People often try to opt for open-faced helmets to avoid a full-face one from misting up, but there are a lot of ways to avoid that with better venting technology. Make sure to pick out a helmet with good vents in various places, not just at the mouth area, to avoid fogging up your visor.
If you’re searching for go-kart helmets for children, remember to search specifically for ‘kid karting helmets.’
They are specially designed to be smaller, light-weight, and shorter than adult helmets so that they can wear neck protectors more easily for extra safety on their fragile necks. Even if an adult helmet fits your child, I’d advise picking out one that is specifically designed for children, and these are readily available online or in stores.
Probably the most important piece of advice I can give in regard to picking go-kart helmets is this: make sure to find somewhere that sells helmets in person so that you can try them on. This is for a variety of reasons, of course.
Even if you’ve owned helmets before and know the size you will be wearing, a lot of manufacturers use different head sizing measurements. If you wear a size M in a Bell helmet, you’d be surprised to find that Vega sizes are much smaller than you expected.
You always want to make sure the helmet feels right on your head, and the best way to go about that is to try them on! Just bring along a balaclava (or most stores will have some available) for hygiene purposes and spend time on the decision.
Trying Them On
When trying on helmets, spend some time walking around while wearing them in the store. You might feel a bit silly doing this, but it’ll help you get a feel for how the helmet wears over a period of time rather than rushing the decision.
You don’t want to pick out something which becomes tiresome to wear after only a minute or two, after all. Provided that your neck doesn’t tire in this time period, try moving the helmet around on your head with both hands to get a feel for the security of the helmet.
If you find that it feels loose when twisting it to either side, you should look at a helmet with a slightly snugger fit, for example.

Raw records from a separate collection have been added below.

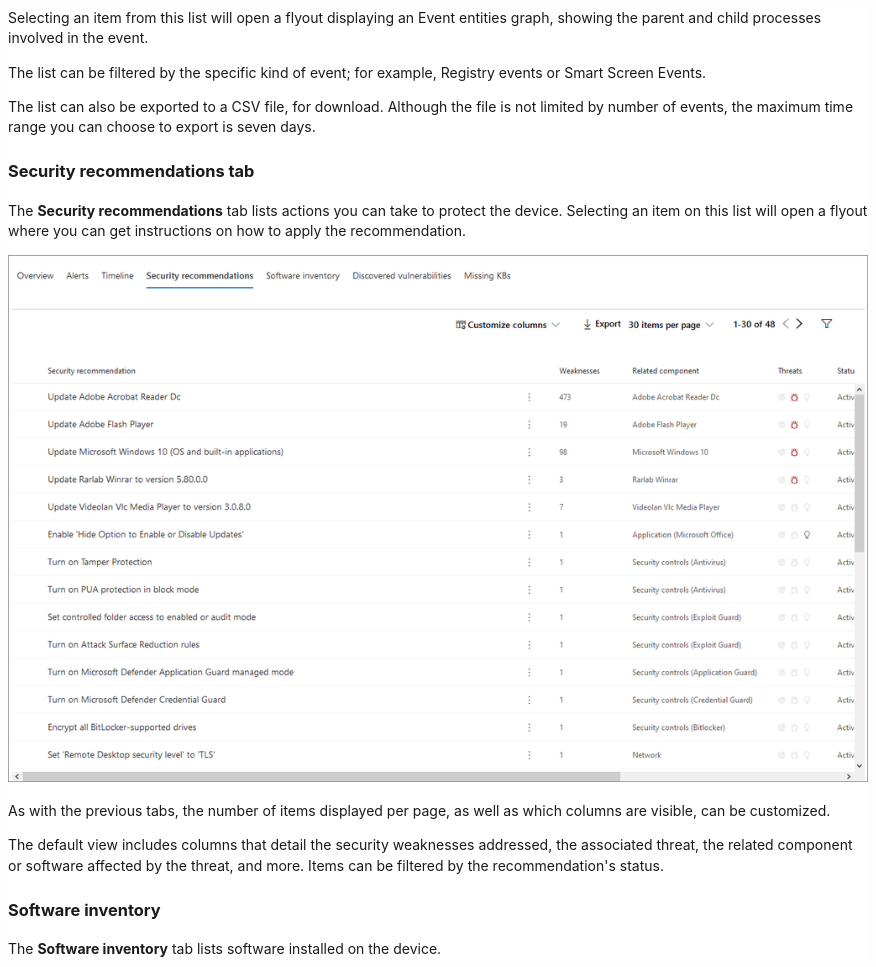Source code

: Selecting an item from this list will open a flyout displaying an Event entities graph, showing the parent and child processes involved in the event.

The list can be filtered by the specific kind of event; for example, Registry events or Smart Screen Events.

The list can also be exported to a CSV file, for download. Although the file is not limited by number of events, the maximum time range you can choose to export is seven days.

### Security recommendations tab

The **Security recommendations** tab lists actions you can take to protect the device. Selecting an item on this list will open a flyout where you can get instructions on how to apply the recommendation.

![Image of security recommendations tab for device profile](../../media/mtp-machine-profile/hybrid-device-tab-security-recs.png)

As with the previous tabs, the number of items displayed per page, as well as which columns are visible, can be customized.

The default view includes columns that detail the security weaknesses addressed, the associated threat, the related component or software affected by the threat, and more. Items can be filtered by the recommendation's status.

### Software inventory

The **Software inventory** tab lists software installed on the device.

A lot of helmets made by Bell actually offer removable cheek inserts, so if you love everything else about a helmet, but it feels a little too tight around your face, see if you can make amendments with those removable cheek pads. This is a very important way to personalize the headwear to you specifically for the best possible fit!
From a racing standpoint, you should spend some time trying out how the field of vision is with the helmet you choose.
When browsing for helmets, you will probably notice that there will be two distinct front types that affect how you will view the track. One is called a formula-car style, and these have a narrower aperture to see through (think of Formula One drivers), and the other is more of a motorcycle-styled one which has a much wider field of vision.
You will more commonly see the formula style in Master class go-kart races due to the higher speeds and competitive nature. Even if you are an experienced driver, the motorcycle-style helmet is far more forgiving in its peripheral vision, and I’d always recommend choosing this one over the narrower, more focused formula-style ones.
The type of karting helmet that you should buy varies based on a number of factors, including the degree to which you want your helmet to have an effect over your field of vision and how well it fits on your head. You should choose what feels most right for you as an individual.